Background: The deubiquitinating (DUB) enzyme ubiquitin-specific protease 18 (USP18), also known as UBP43, is an ubiquitin-specific protease and has been linked to several human malignancies. However, the underlying function of USP18 remains unclear in human cervical cancer. In the current research, we aimed to analyze the role of USP18 and its signaling pathway in cervical cancer.

Methods: Quantitative real time polymerase chain reaction (qRT-PCR) and immunohistochemical staining were performed to analyze USP18 levels in cervical cancer and adjacent-matched tissues. Moreover, RNA interference (RNAi) and lentiviral-mediated vector were performed to silence and overexpression of USP18 in cervical cancer cells. Further, Cell Counting Kit-8 (CCK-8) assay and Annexin V/PI staining were used to assess its biological function in cell proliferation and apoptosis respectively.

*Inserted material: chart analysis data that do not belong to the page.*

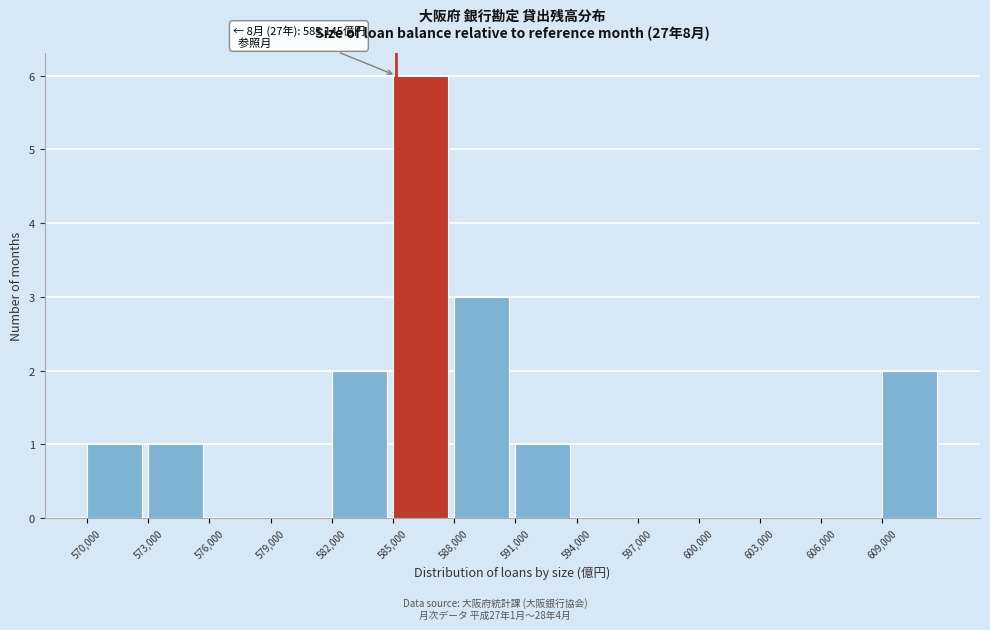

Over which range of the x-axis is the bar tallest?

585000 to 588000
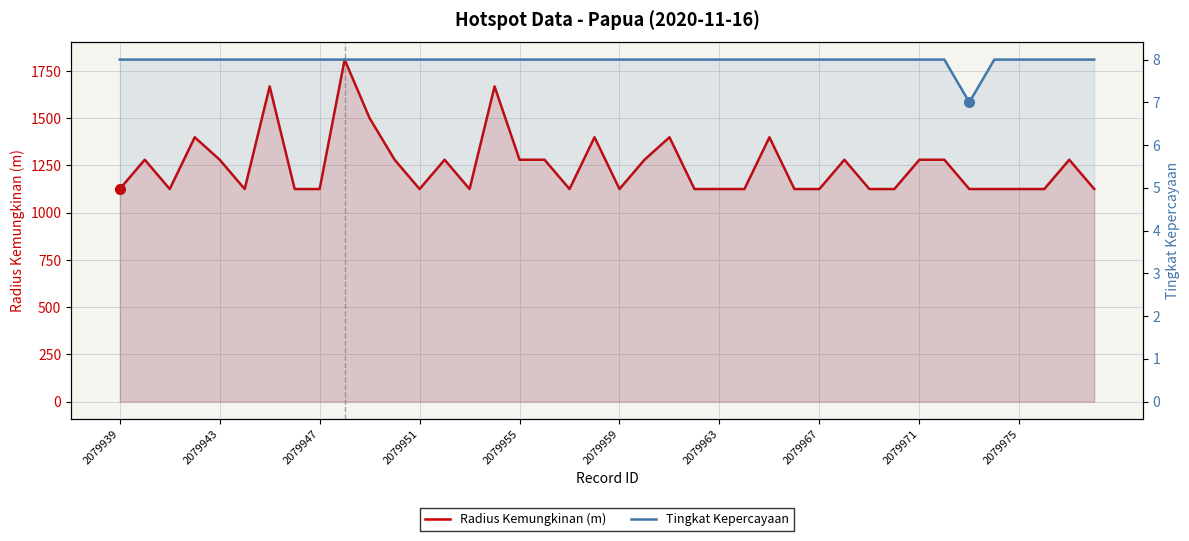

True or false: Radius Kemungkinan (m) and Tingkat Kepercayaan cross at least once.

False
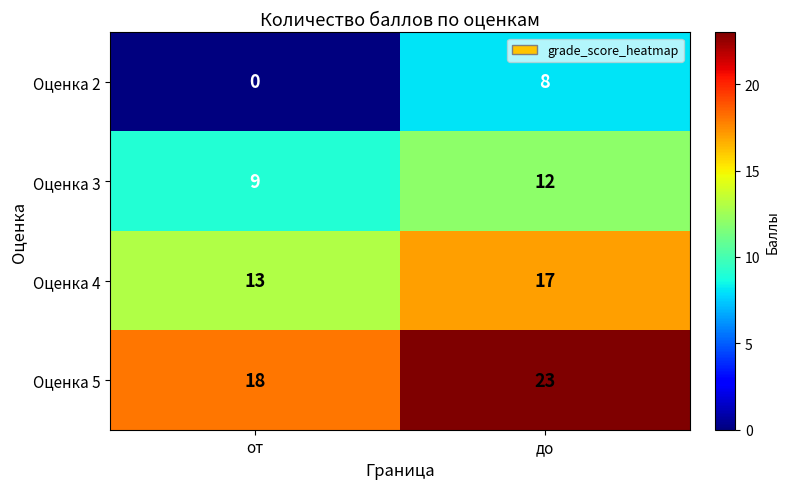

At which label is Оценка 3 closest to 10?

от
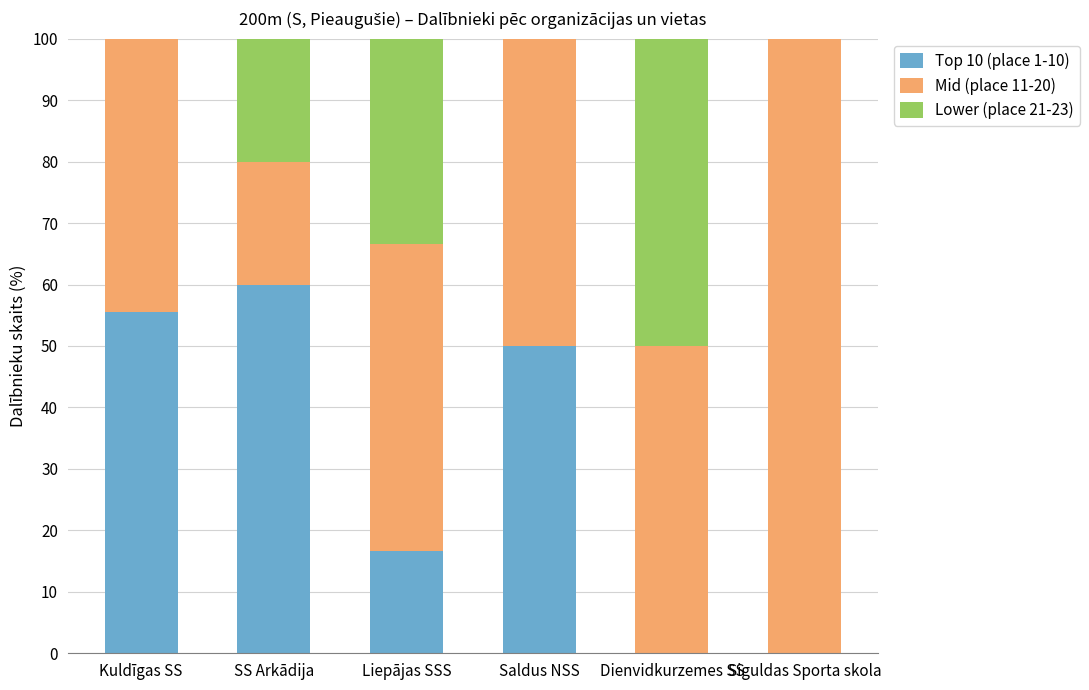

What is the total value across all series at Saldus NSS?

100.0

Results: Present findings demonstrated that USP18 was overexpressed in cervical cancer specimens and cell lines. Silencing of USP18 in cervical cancer cell lines, SiHa and Caski, inhibited cell proliferation, while induced apoptosis and promoted the expression of cleaved caspase-3. On the contrary, USP18 overexpression showed reversed effects in Hela cells. Gene Set Enrichment Analysis suggested that USP18 was enriched in PI3K/AKT signaling pathway in cervical cancer. Hence, the PI3K/AKT inhibitor LY294002 was used to determine the relationship between USP18 and AKT in cervical cancer cells. Importantly, the PI3K/AKT inhibitor LY294002 deeply abolished the effects of USP18 overexpression in cervical cancer cells.

Conclusions: The current study indicates USP18 was an oncogenic gene in cervical cancer. Our findings not only deepened the understanding the biological function of USP18 in the pathogenesis of cervical cancer but also provided novel insight for cervical cancer therapy. Trial registration: retrospectively registered.